** Opening Provided material block **

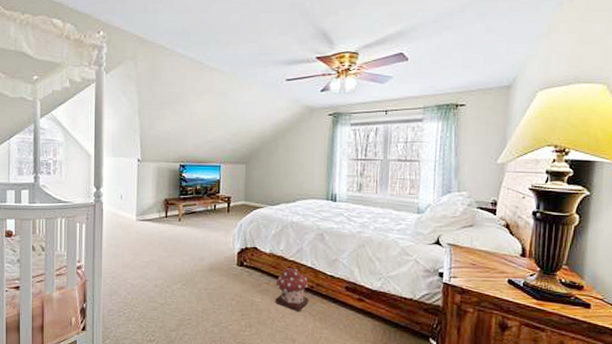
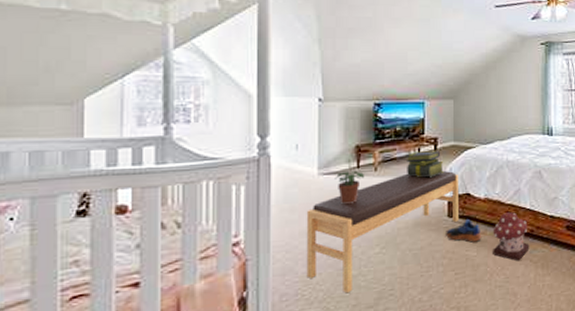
bench: none [127,225,247,317] -> present [306,171,458,294]
potted plant: none [148,220,170,247] -> present [335,171,364,205]
stack of books: none [204,208,235,231] -> present [407,151,444,178]
shoe: none [235,270,266,290] -> present [446,219,482,243]

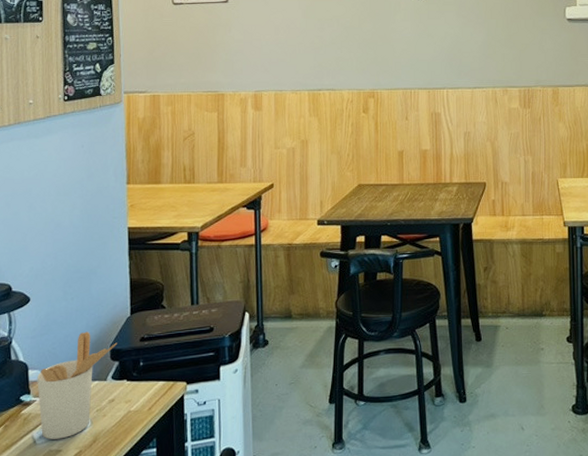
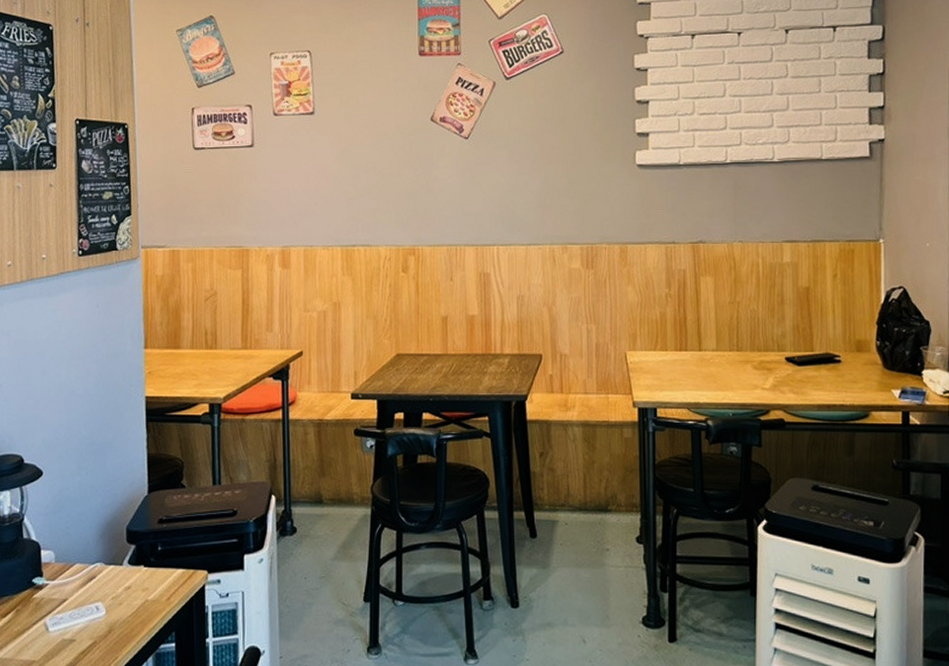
utensil holder: present [37,331,118,439] -> none [50,510,134,628]

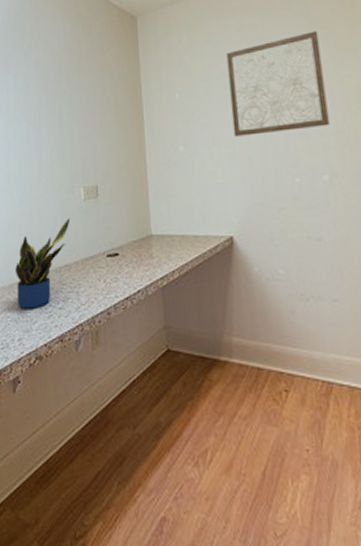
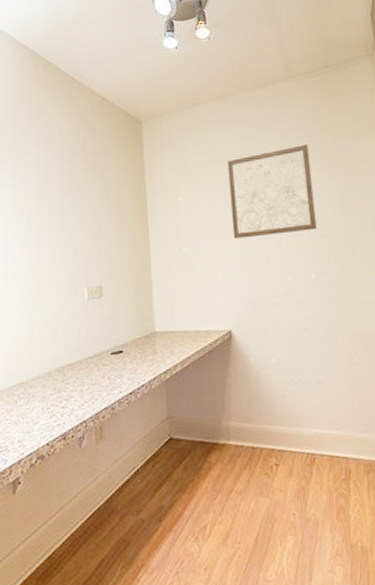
potted plant: present [16,218,71,309] -> none [15,318,74,411]

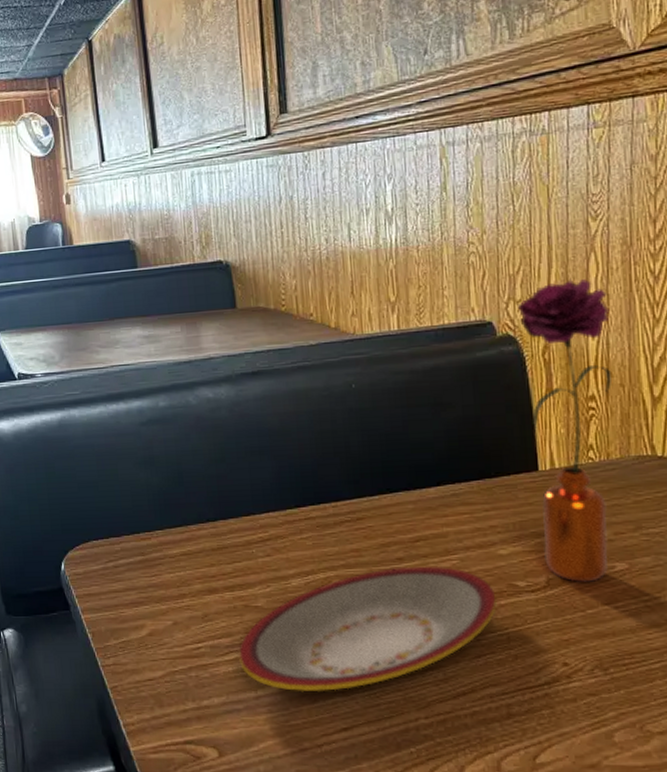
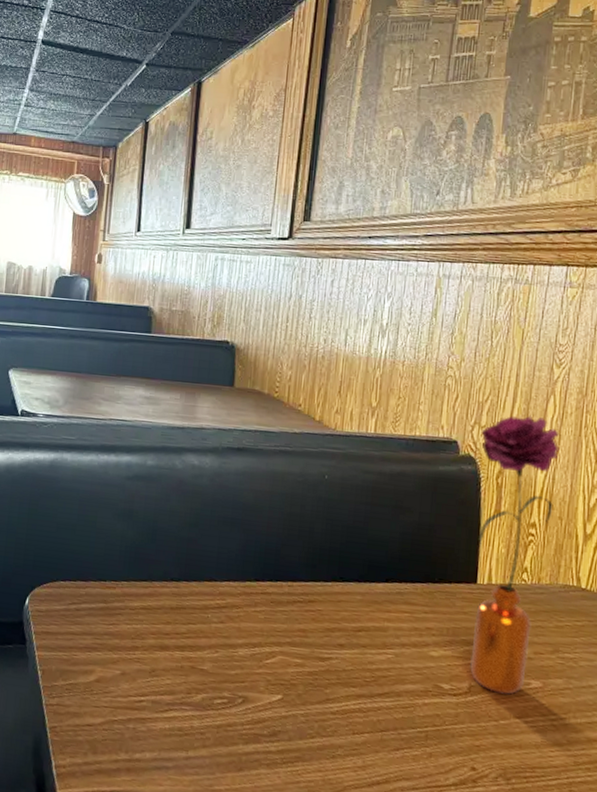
plate: present [238,566,497,692] -> none [176,652,422,763]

** Closing Provided material block **

Would you output all of the entries above exactly, keeping the pictures out?

bench: none [127,225,247,317] -> present [306,171,458,294]
potted plant: none [148,220,170,247] -> present [335,171,364,205]
stack of books: none [204,208,235,231] -> present [407,151,444,178]
shoe: none [235,270,266,290] -> present [446,219,482,243]

utensil holder: present [37,331,118,439] -> none [50,510,134,628]

potted plant: present [16,218,71,309] -> none [15,318,74,411]

plate: present [238,566,497,692] -> none [176,652,422,763]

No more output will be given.